[Opening Data supplied section]
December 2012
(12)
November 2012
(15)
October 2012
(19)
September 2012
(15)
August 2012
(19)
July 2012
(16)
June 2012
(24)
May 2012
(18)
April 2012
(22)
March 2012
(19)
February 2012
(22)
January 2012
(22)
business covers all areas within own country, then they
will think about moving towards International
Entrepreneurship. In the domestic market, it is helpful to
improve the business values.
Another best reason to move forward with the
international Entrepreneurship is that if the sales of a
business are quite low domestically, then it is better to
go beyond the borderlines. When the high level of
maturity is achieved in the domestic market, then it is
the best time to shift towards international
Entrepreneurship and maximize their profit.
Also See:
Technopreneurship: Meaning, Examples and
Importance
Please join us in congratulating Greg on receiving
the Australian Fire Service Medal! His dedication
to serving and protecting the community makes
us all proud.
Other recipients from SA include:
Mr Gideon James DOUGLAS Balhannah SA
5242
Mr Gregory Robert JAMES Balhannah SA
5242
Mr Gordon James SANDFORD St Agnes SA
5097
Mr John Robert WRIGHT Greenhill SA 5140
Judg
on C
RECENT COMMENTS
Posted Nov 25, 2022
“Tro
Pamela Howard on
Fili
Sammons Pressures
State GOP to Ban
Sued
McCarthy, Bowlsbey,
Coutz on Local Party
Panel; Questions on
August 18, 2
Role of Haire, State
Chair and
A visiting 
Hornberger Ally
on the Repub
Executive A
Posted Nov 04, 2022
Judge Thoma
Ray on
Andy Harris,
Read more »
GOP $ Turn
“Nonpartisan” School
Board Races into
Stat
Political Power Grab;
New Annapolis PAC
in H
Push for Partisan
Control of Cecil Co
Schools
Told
[Closing Data supplied section]
Requirement
Write out exactly the lines from the start of the material through the line with "improve the business values.". No other output is expected.

Answer to this problem
December 2012
(12)
November 2012
(15)
October 2012
(19)
September 2012
(15)
August 2012
(19)
July 2012
(16)
June 2012
(24)
May 2012
(18)
April 2012
(22)
March 2012
(19)
February 2012
(22)
January 2012
(22)
business covers all areas within own country, then they
will think about moving towards International
Entrepreneurship. In the domestic market, it is helpful to
improve the business values.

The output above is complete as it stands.